:: Available data ::

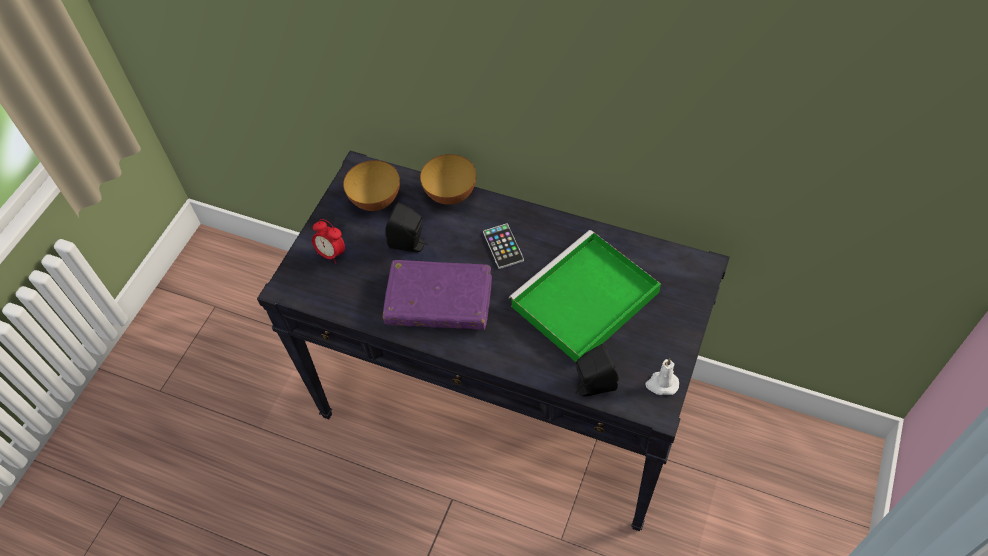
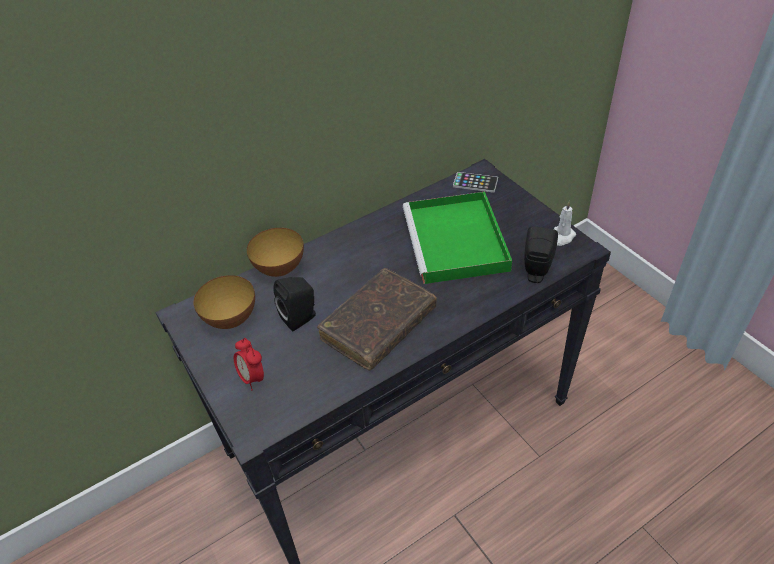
camera: 55 degrees left, 10 degrees down
(331, 254) = (253, 378): alarm clock -> alarm clock turned 75 degrees clockwise
(439, 302) = (378, 326): purple book -> brown book
(503, 246) = (363, 262): phone -> phone (475, 183)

:::

### Instructions to follow
Find how many lines of the material include the string "degrees". Nothing but the number should be given.

### Your response
2